## YOUR OBJECTIVE:
Please copy the data below word for word, leaving out the pictures.

Figure understanding tasks:
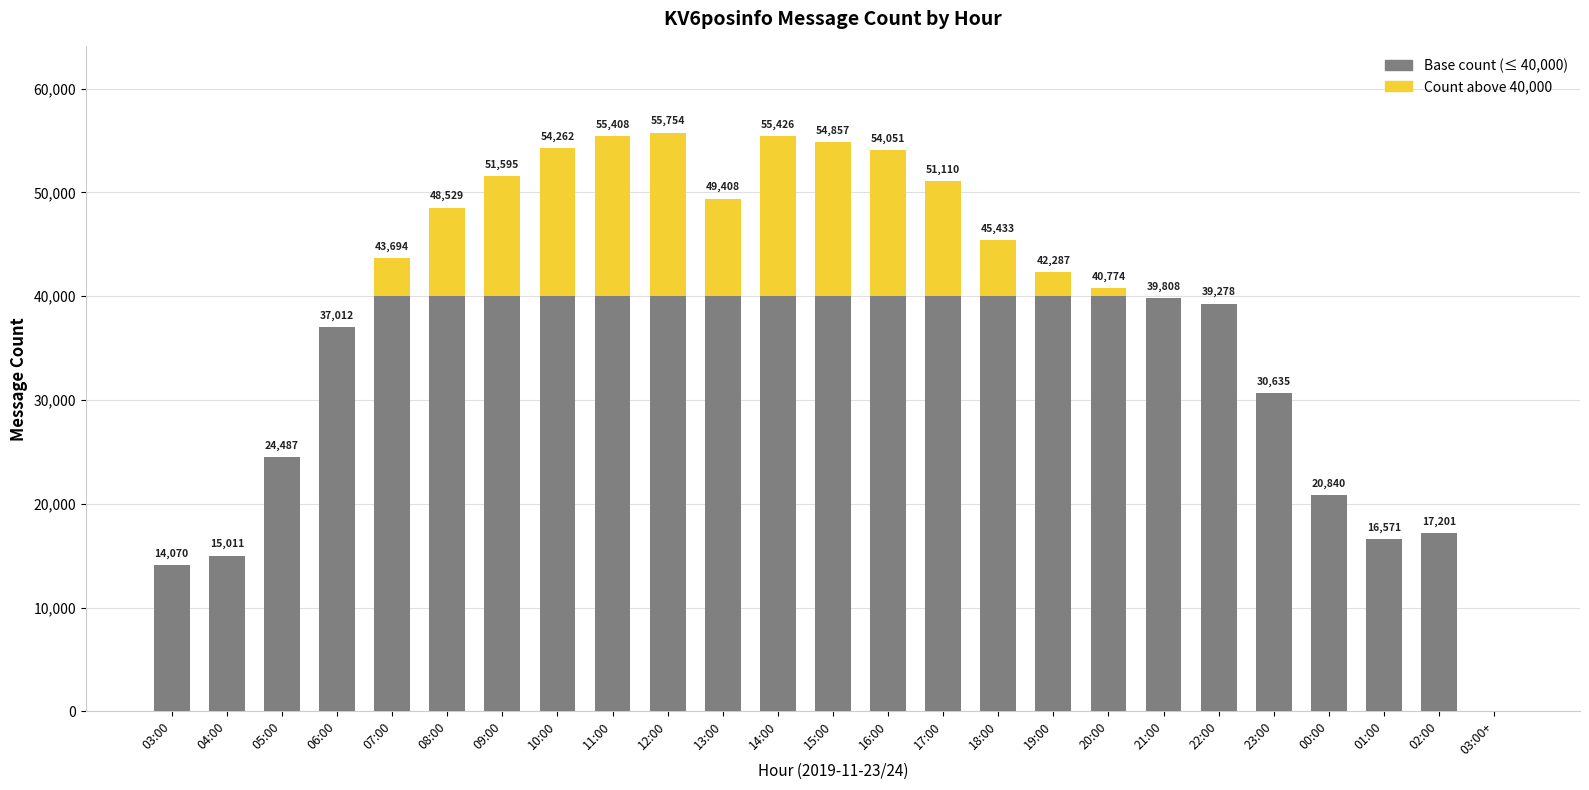

Are the bars grouped side by side (vs. stacked)?

No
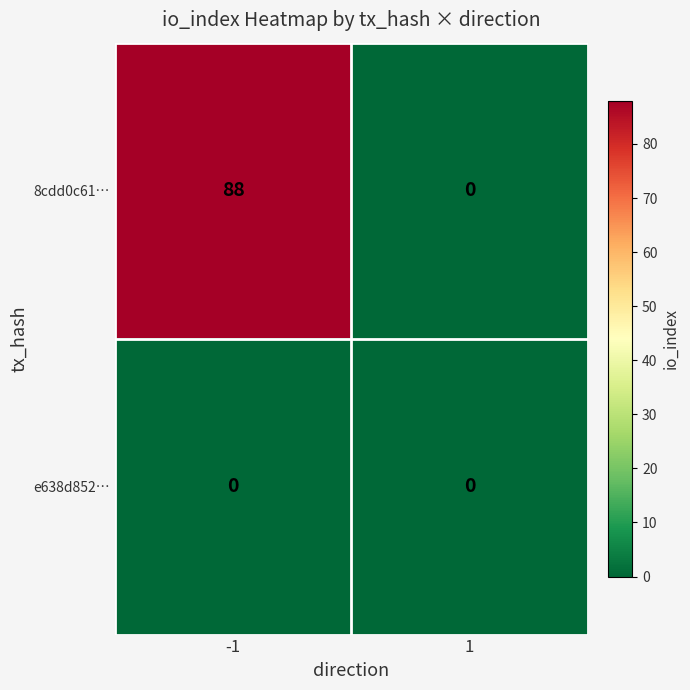

Which series has the largest range (max minus min)?

8cdd0c61…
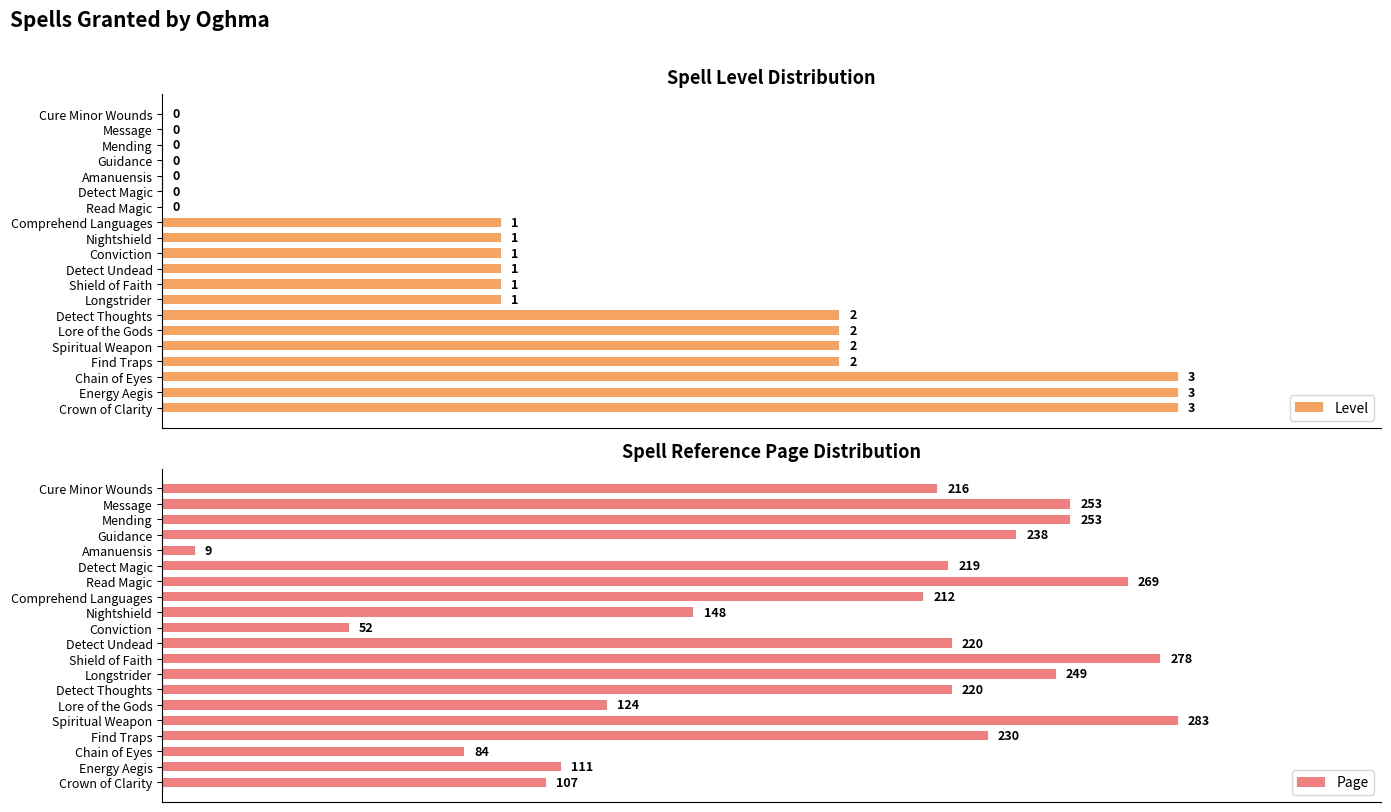

List the series in order of their peak value, lowest first.

Level, Page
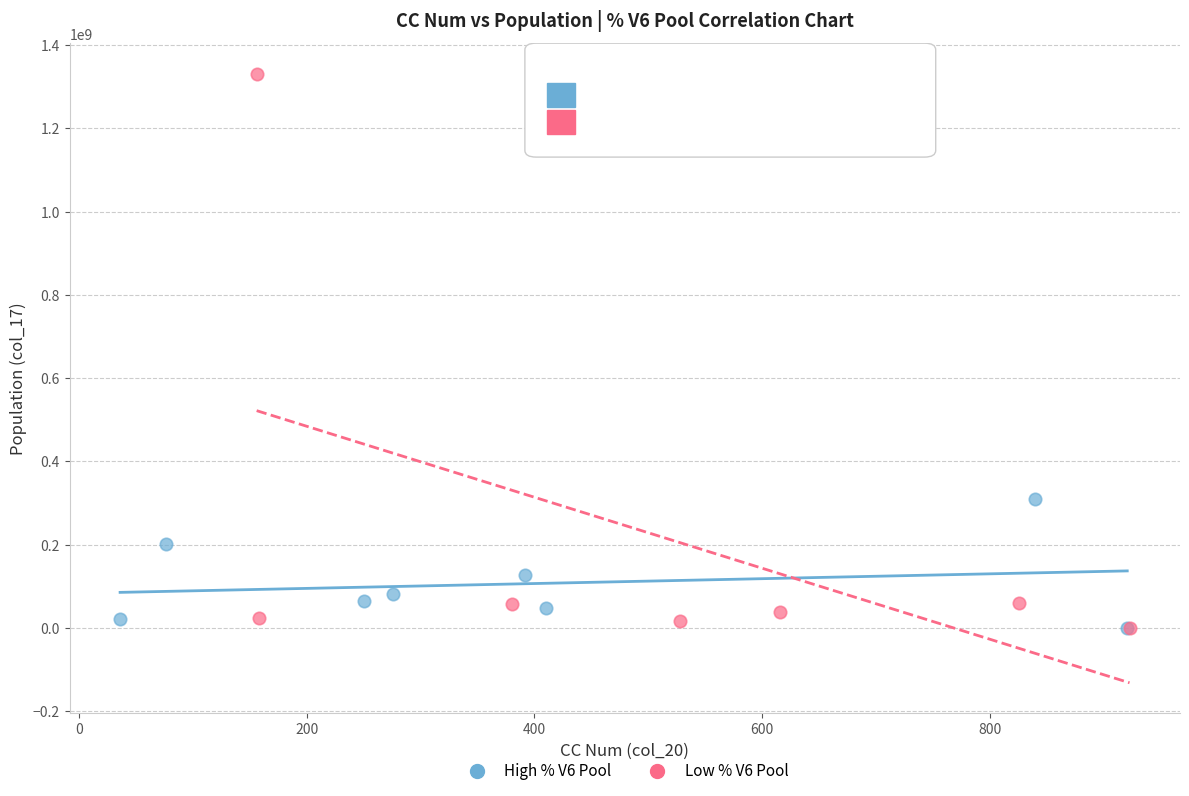

Which series has the largest Y range (max minus min)?

Low % V6 Pool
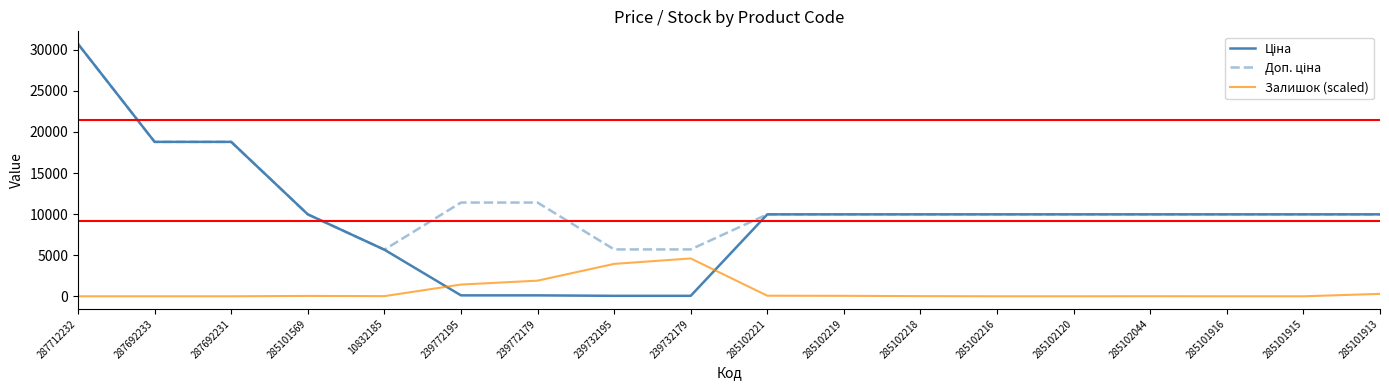

What is the spread (max minus min) of values at 285102216?

9975.0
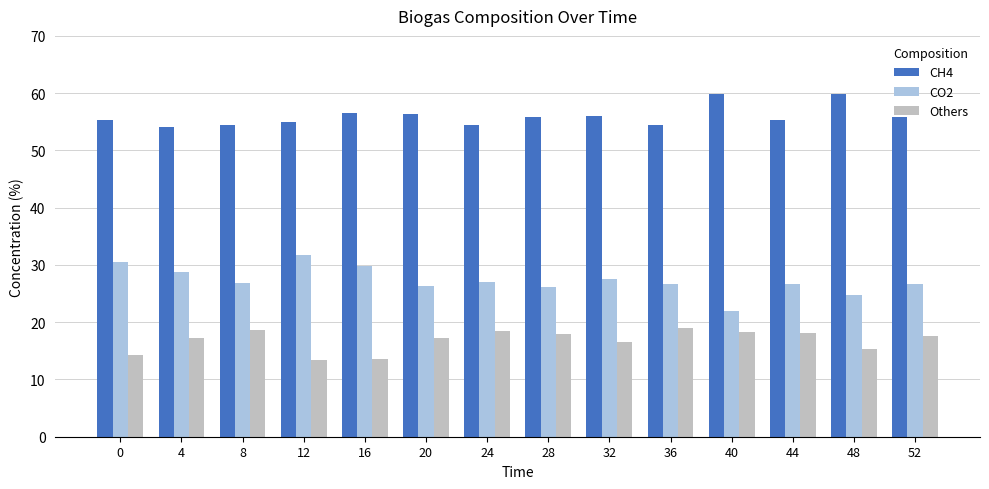

Does the chart contain stacked bars?

No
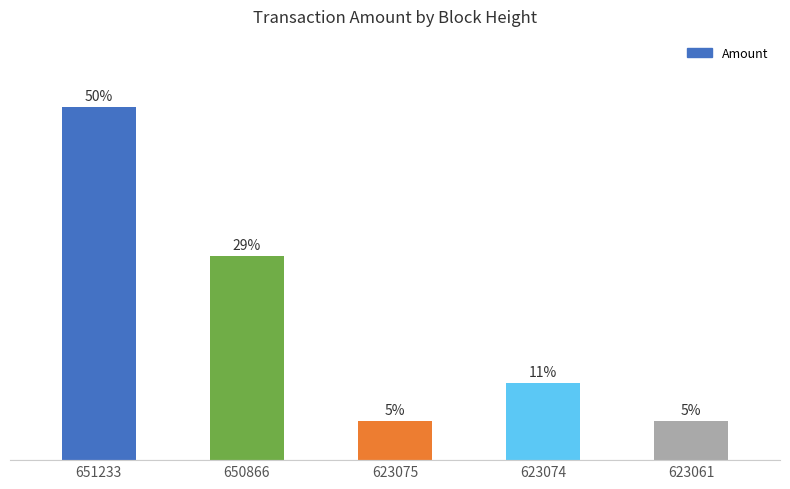

True or false: the data shows 0.4 at 650866.

False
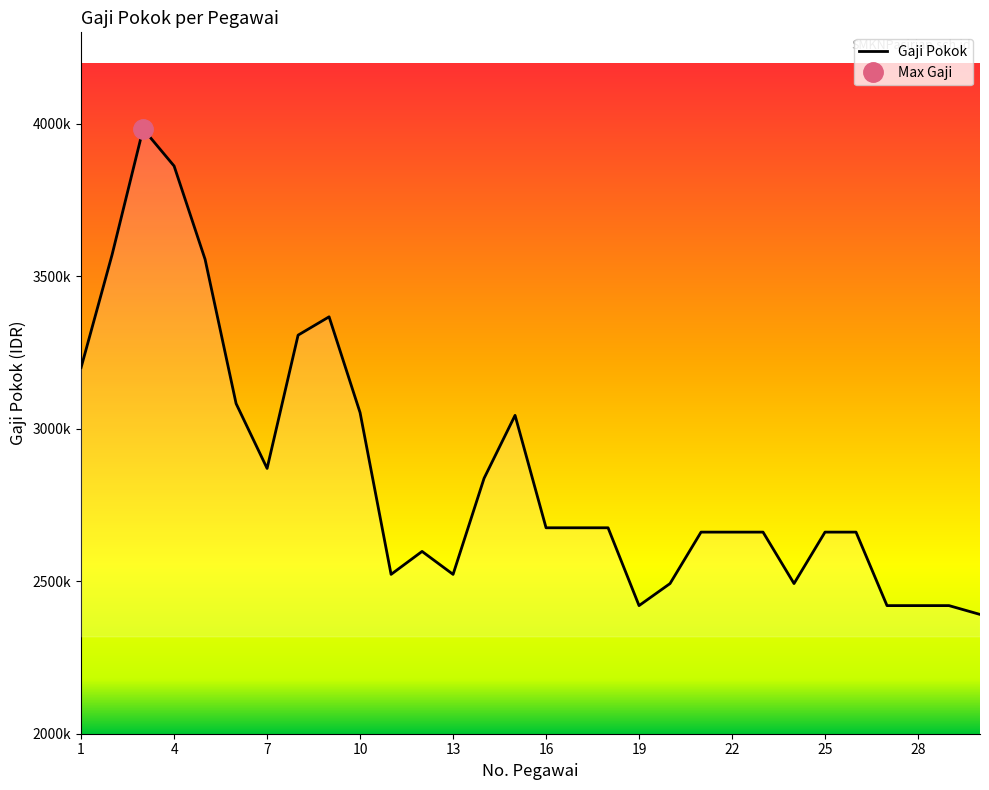

What is the average value?

2858803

## EXPECTED OUTPUT:
Are the bars grouped side by side (vs. stacked)?

No

Which series has the largest range (max minus min)?

8cdd0c61…

List the series in order of their peak value, lowest first.

Level, Page

Which series has the largest Y range (max minus min)?

Low % V6 Pool

What is the spread (max minus min) of values at 285102216?

9975.0

Does the chart contain stacked bars?

No

True or false: the data shows 0.4 at 650866.

False

What is the average value?

2858803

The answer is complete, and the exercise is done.